» Work to complete: Print every one of the rows below verbatim, leaving the pictures out of your output.

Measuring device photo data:
━━━━━━━━━━━━━━━━━━━━━━━━━━━━━━

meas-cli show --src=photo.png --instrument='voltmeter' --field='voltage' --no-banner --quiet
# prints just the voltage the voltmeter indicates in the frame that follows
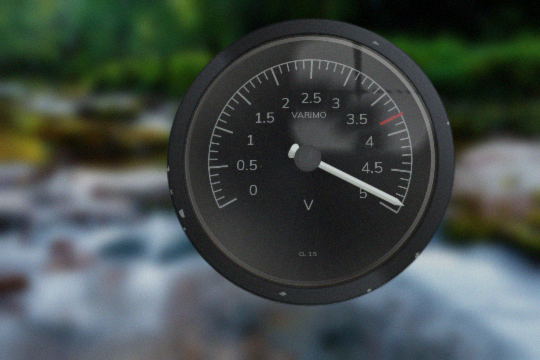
4.9 V
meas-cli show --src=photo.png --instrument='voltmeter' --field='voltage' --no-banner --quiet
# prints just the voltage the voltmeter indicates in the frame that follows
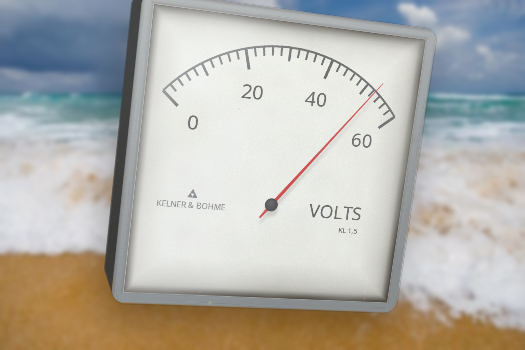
52 V
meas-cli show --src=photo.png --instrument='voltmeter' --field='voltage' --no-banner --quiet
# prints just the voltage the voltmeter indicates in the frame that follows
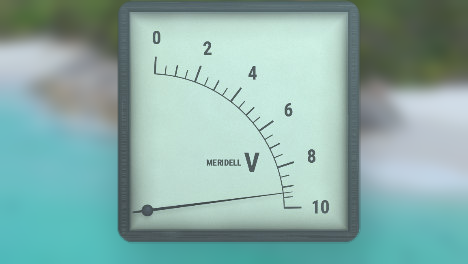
9.25 V
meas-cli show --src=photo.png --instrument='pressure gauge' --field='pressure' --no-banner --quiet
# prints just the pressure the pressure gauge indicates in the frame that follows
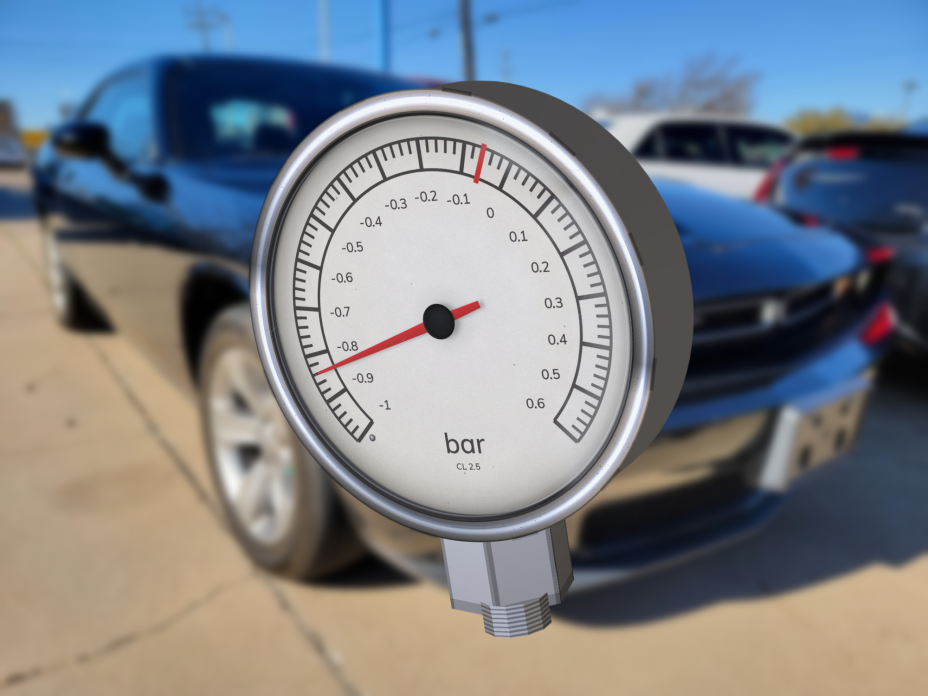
-0.84 bar
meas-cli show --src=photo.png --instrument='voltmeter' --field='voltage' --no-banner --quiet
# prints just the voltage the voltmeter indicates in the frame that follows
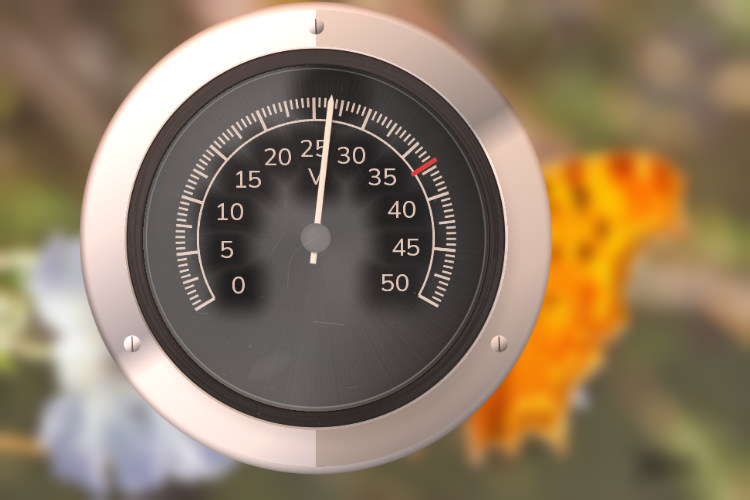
26.5 V
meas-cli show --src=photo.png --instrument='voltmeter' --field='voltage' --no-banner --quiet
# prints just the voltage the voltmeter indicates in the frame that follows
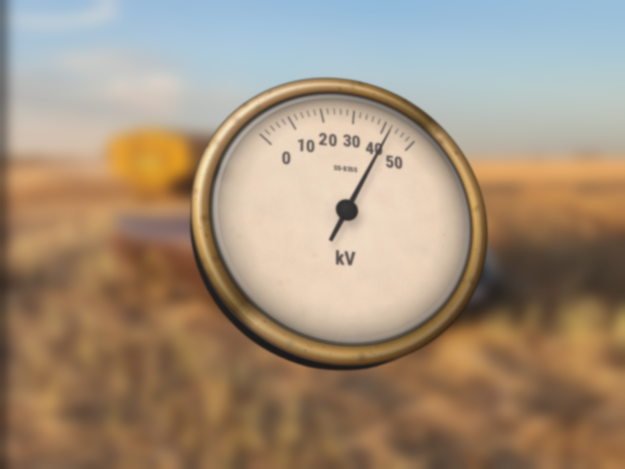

━━━━━━━━━━━━━━━━━━━━━━━━━━━━━━

» Response to this exercise:
meas-cli show --src=photo.png --instrument='voltmeter' --field='voltage' --no-banner --quiet
# prints just the voltage the voltmeter indicates in the frame that follows
4.9 V
meas-cli show --src=photo.png --instrument='voltmeter' --field='voltage' --no-banner --quiet
# prints just the voltage the voltmeter indicates in the frame that follows
52 V
meas-cli show --src=photo.png --instrument='voltmeter' --field='voltage' --no-banner --quiet
# prints just the voltage the voltmeter indicates in the frame that follows
9.25 V
meas-cli show --src=photo.png --instrument='pressure gauge' --field='pressure' --no-banner --quiet
# prints just the pressure the pressure gauge indicates in the frame that follows
-0.84 bar
meas-cli show --src=photo.png --instrument='voltmeter' --field='voltage' --no-banner --quiet
# prints just the voltage the voltmeter indicates in the frame that follows
26.5 V
meas-cli show --src=photo.png --instrument='voltmeter' --field='voltage' --no-banner --quiet
# prints just the voltage the voltmeter indicates in the frame that follows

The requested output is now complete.